WORK ITEM: Each line of the data below from the one holding "roduce tu email para unirte a otros 80.864" to the one holding "IEIF et ses", inclusive, is to be reproduced exactly; no other line belongs in the answer.

TASK DATA:
-=-=-

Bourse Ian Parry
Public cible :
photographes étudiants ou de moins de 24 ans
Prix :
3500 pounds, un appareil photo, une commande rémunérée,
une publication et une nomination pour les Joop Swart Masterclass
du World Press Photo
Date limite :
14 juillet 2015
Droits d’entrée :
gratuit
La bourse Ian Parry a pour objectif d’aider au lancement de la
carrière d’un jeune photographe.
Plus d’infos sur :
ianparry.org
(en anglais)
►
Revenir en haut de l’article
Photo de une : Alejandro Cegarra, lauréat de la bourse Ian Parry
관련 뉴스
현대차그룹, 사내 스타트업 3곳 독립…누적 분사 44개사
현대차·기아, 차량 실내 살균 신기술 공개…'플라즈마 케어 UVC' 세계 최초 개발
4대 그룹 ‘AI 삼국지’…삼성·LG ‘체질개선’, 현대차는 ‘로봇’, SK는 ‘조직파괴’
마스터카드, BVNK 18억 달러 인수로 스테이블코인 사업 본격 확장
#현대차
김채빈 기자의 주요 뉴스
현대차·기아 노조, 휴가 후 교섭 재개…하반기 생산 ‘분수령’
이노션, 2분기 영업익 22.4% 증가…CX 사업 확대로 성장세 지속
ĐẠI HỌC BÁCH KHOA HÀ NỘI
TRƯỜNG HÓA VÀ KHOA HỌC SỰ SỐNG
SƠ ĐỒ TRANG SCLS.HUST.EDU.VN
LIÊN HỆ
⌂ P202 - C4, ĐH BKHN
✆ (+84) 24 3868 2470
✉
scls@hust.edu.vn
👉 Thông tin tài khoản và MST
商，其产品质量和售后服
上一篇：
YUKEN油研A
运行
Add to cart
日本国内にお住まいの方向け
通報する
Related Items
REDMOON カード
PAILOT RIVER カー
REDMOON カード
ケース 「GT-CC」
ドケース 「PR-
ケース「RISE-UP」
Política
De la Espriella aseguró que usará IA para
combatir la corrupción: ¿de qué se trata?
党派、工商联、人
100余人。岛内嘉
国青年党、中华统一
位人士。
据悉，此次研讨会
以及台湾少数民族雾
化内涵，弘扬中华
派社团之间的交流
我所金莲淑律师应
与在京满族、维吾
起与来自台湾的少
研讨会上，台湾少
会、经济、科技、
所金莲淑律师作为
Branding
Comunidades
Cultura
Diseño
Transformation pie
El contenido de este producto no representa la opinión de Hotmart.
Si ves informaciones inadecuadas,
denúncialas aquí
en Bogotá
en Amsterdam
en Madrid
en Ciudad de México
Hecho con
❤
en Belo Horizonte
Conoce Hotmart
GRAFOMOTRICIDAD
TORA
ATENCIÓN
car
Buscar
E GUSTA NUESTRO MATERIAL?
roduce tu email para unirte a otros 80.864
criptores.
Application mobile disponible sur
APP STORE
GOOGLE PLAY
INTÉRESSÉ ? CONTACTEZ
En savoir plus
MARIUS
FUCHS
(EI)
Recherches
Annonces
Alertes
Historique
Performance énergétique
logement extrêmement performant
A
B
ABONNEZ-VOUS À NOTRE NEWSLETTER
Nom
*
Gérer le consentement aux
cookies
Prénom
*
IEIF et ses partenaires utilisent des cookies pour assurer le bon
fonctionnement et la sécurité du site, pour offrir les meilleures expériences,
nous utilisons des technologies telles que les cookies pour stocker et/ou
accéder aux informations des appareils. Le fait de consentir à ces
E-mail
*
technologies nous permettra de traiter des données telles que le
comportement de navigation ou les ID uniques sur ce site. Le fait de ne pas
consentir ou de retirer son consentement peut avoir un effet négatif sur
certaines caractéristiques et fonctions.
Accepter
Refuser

-=-=-

WORKED SOLUTION:
roduce tu email para unirte a otros 80.864
criptores.
Application mobile disponible sur
APP STORE
GOOGLE PLAY
INTÉRESSÉ ? CONTACTEZ
En savoir plus
MARIUS
FUCHS
(EI)
Recherches
Annonces
Alertes
Historique
Performance énergétique
logement extrêmement performant
A
B
ABONNEZ-VOUS À NOTRE NEWSLETTER
Nom
*
Gérer le consentement aux
cookies
Prénom
*
IEIF et ses partenaires utilisent des cookies pour assurer le bon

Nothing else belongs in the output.